__INSTRUCTIONS FOR THE TASK__: Reproduce the records from the line containing "Count the number of slices in the pie." up to and including the line containing "Reading left to", substituting "graph" for every occurrence of "chart" and leaving everything else unchanged. Omit the pictures from your answer.

__PROVIDED DATA__:
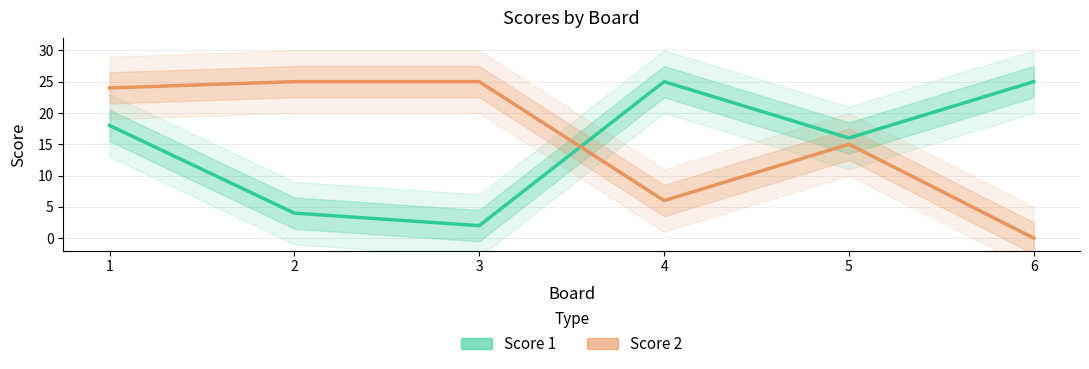

Reading right to left, list all the values displayed in this chart.

Score 1: 25	16	25	2	4	18
Score 2: 0	15	6	25	25	24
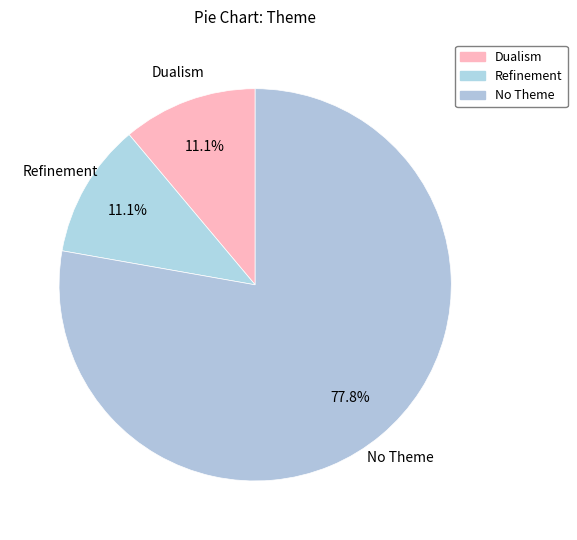

Count the number of slices in the pie.

3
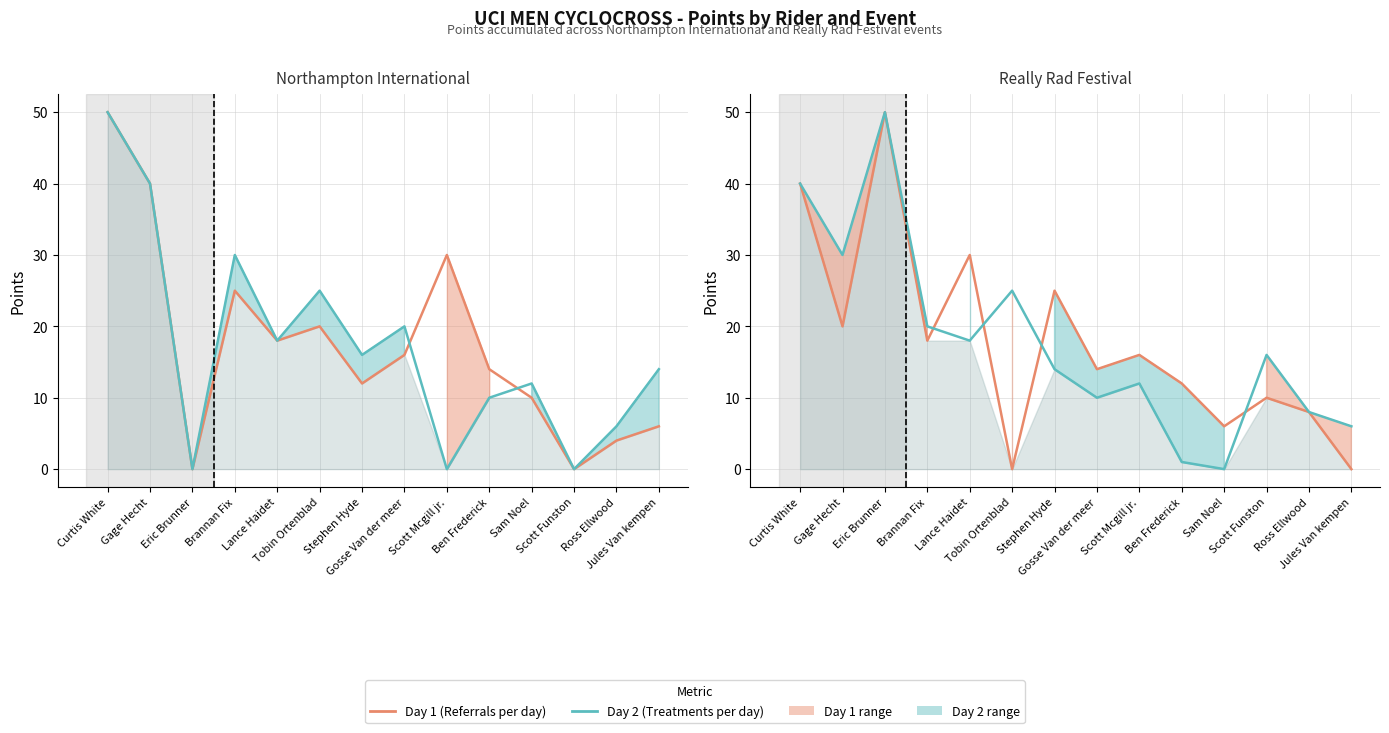

At how many categories does at least one series exceed 23?

6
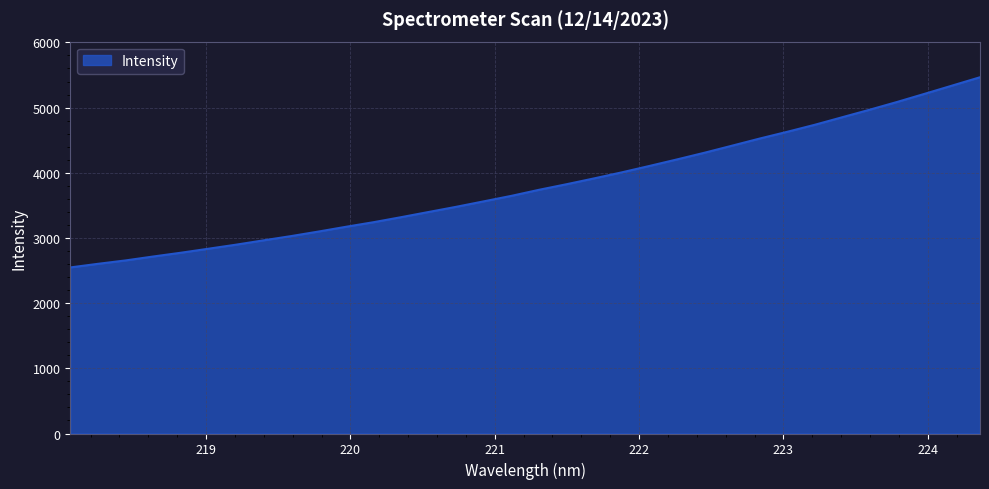

What is the minimum value shown in the chart?

2547.8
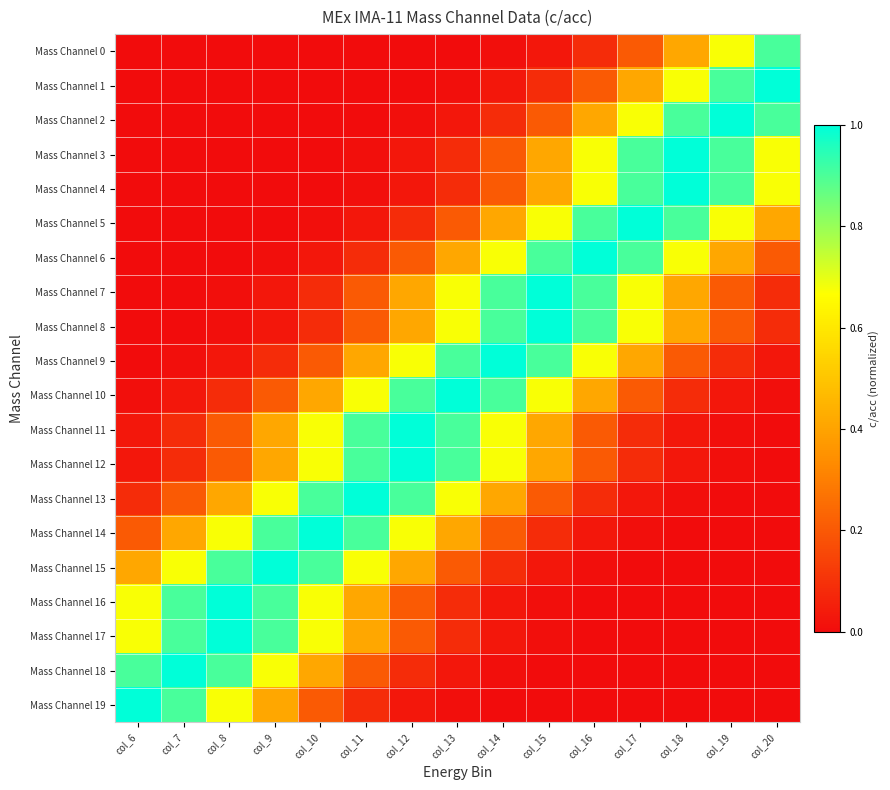

Reading left to right, list all the values displayed in this chart.

Mass Channel 0: col_6=0.0	col_7=0.0	col_8=0.0	col_9=0.0	col_10=0.0	col_11=0.0	col_12=0.0	col_13=0.0	col_14=0.0	col_15=0.0	col_16=0.1	col_17=0.2	col_18=0.4	col_19=0.7	col_20=0.9
Mass Channel 1: col_6=0.0	col_7=0.0	col_8=0.0	col_9=0.0	col_10=0.0	col_11=0.0	col_12=0.0	col_13=0.0	col_14=0.0	col_15=0.1	col_16=0.2	col_17=0.4	col_18=0.7	col_19=0.9	col_20=1.0
Mass Channel 2: col_6=0.0	col_7=0.0	col_8=0.0	col_9=0.0	col_10=0.0	col_11=0.0	col_12=0.0	col_13=0.0	col_14=0.1	col_15=0.2	col_16=0.4	col_17=0.7	col_18=0.9	col_19=1.0	col_20=0.9
Mass Channel 3: col_6=0.0	col_7=0.0	col_8=0.0	col_9=0.0	col_10=0.0	col_11=0.0	col_12=0.0	col_13=0.1	col_14=0.2	col_15=0.4	col_16=0.7	col_17=0.9	col_18=1.0	col_19=0.9	col_20=0.7
Mass Channel 4: col_6=0.0	col_7=0.0	col_8=0.0	col_9=0.0	col_10=0.0	col_11=0.0	col_12=0.0	col_13=0.1	col_14=0.2	col_15=0.4	col_16=0.7	col_17=0.9	col_18=1.0	col_19=0.9	col_20=0.7
Mass Channel 5: col_6=0.0	col_7=0.0	col_8=0.0	col_9=0.0	col_10=0.0	col_11=0.0	col_12=0.1	col_13=0.2	col_14=0.4	col_15=0.7	col_16=0.9	col_17=1.0	col_18=0.9	col_19=0.7	col_20=0.4
Mass Channel 6: col_6=0.0	col_7=0.0	col_8=0.0	col_9=0.0	col_10=0.0	col_11=0.1	col_12=0.2	col_13=0.4	col_14=0.7	col_15=0.9	col_16=1.0	col_17=0.9	col_18=0.7	col_19=0.4	col_20=0.2
Mass Channel 7: col_6=0.0	col_7=0.0	col_8=0.0	col_9=0.0	col_10=0.1	col_11=0.2	col_12=0.4	col_13=0.7	col_14=0.9	col_15=1.0	col_16=0.9	col_17=0.7	col_18=0.4	col_19=0.2	col_20=0.1
Mass Channel 8: col_6=0.0	col_7=0.0	col_8=0.0	col_9=0.0	col_10=0.1	col_11=0.2	col_12=0.4	col_13=0.7	col_14=0.9	col_15=1.0	col_16=0.9	col_17=0.7	col_18=0.4	col_19=0.2	col_20=0.1
Mass Channel 9: col_6=0.0	col_7=0.0	col_8=0.0	col_9=0.1	col_10=0.2	col_11=0.4	col_12=0.7	col_13=0.9	col_14=1.0	col_15=0.9	col_16=0.7	col_17=0.4	col_18=0.2	col_19=0.1	col_20=0.0
Mass Channel 10: col_6=0.0	col_7=0.0	col_8=0.1	col_9=0.2	col_10=0.4	col_11=0.7	col_12=0.9	col_13=1.0	col_14=0.9	col_15=0.7	col_16=0.4	col_17=0.2	col_18=0.1	col_19=0.0	col_20=0.0
Mass Channel 11: col_6=0.0	col_7=0.1	col_8=0.2	col_9=0.4	col_10=0.7	col_11=0.9	col_12=1.0	col_13=0.9	col_14=0.7	col_15=0.4	col_16=0.2	col_17=0.1	col_18=0.0	col_19=0.0	col_20=0.0
Mass Channel 12: col_6=0.0	col_7=0.1	col_8=0.2	col_9=0.4	col_10=0.7	col_11=0.9	col_12=1.0	col_13=0.9	col_14=0.7	col_15=0.4	col_16=0.2	col_17=0.1	col_18=0.0	col_19=0.0	col_20=0.0
Mass Channel 13: col_6=0.1	col_7=0.2	col_8=0.4	col_9=0.7	col_10=0.9	col_11=1.0	col_12=0.9	col_13=0.7	col_14=0.4	col_15=0.2	col_16=0.1	col_17=0.0	col_18=0.0	col_19=0.0	col_20=0.0
Mass Channel 14: col_6=0.2	col_7=0.4	col_8=0.7	col_9=0.9	col_10=1.0	col_11=0.9	col_12=0.7	col_13=0.4	col_14=0.2	col_15=0.1	col_16=0.0	col_17=0.0	col_18=0.0	col_19=0.0	col_20=0.0
Mass Channel 15: col_6=0.4	col_7=0.7	col_8=0.9	col_9=1.0	col_10=0.9	col_11=0.7	col_12=0.4	col_13=0.2	col_14=0.1	col_15=0.0	col_16=0.0	col_17=0.0	col_18=0.0	col_19=0.0	col_20=0.0
Mass Channel 16: col_6=0.7	col_7=0.9	col_8=1.0	col_9=0.9	col_10=0.7	col_11=0.4	col_12=0.2	col_13=0.1	col_14=0.0	col_15=0.0	col_16=0.0	col_17=0.0	col_18=0.0	col_19=0.0	col_20=0.0
Mass Channel 17: col_6=0.7	col_7=0.9	col_8=1.0	col_9=0.9	col_10=0.7	col_11=0.4	col_12=0.2	col_13=0.1	col_14=0.0	col_15=0.0	col_16=0.0	col_17=0.0	col_18=0.0	col_19=0.0	col_20=0.0
Mass Channel 18: col_6=0.9	col_7=1.0	col_8=0.9	col_9=0.7	col_10=0.4	col_11=0.2	col_12=0.1	col_13=0.0	col_14=0.0	col_15=0.0	col_16=0.0	col_17=0.0	col_18=0.0	col_19=0.0	col_20=0.0
Mass Channel 19: col_6=1.0	col_7=0.9	col_8=0.7	col_9=0.4	col_10=0.2	col_11=0.1	col_12=0.0	col_13=0.0	col_14=0.0	col_15=0.0	col_16=0.0	col_17=0.0	col_18=0.0	col_19=0.0	col_20=0.0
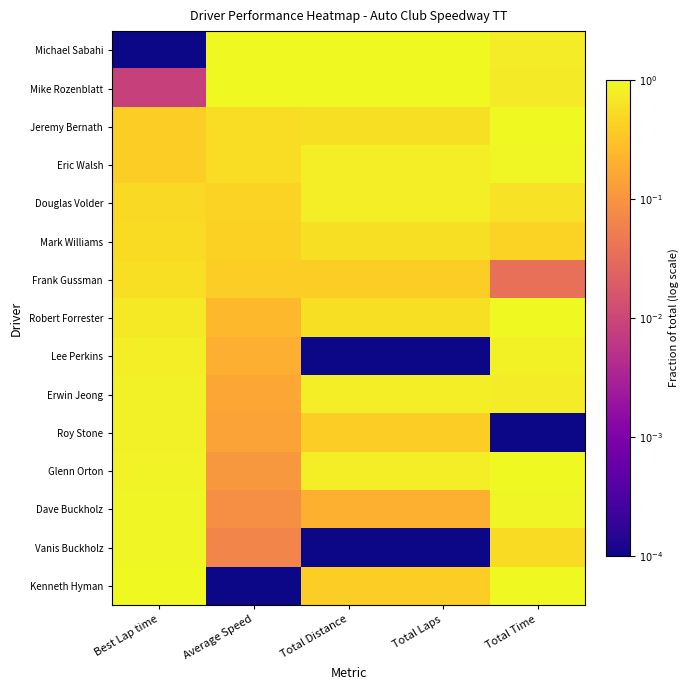

At which category does the chart reach its peak across all series?

Average Speed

__EXPECTED OUTPUT__:
Count the number of slices in the pie.

3

At how many categories does at least one series exceed 23?

6

What is the minimum value shown in the graph?

2547.8

Reading left to right, list all the values displayed in this graph.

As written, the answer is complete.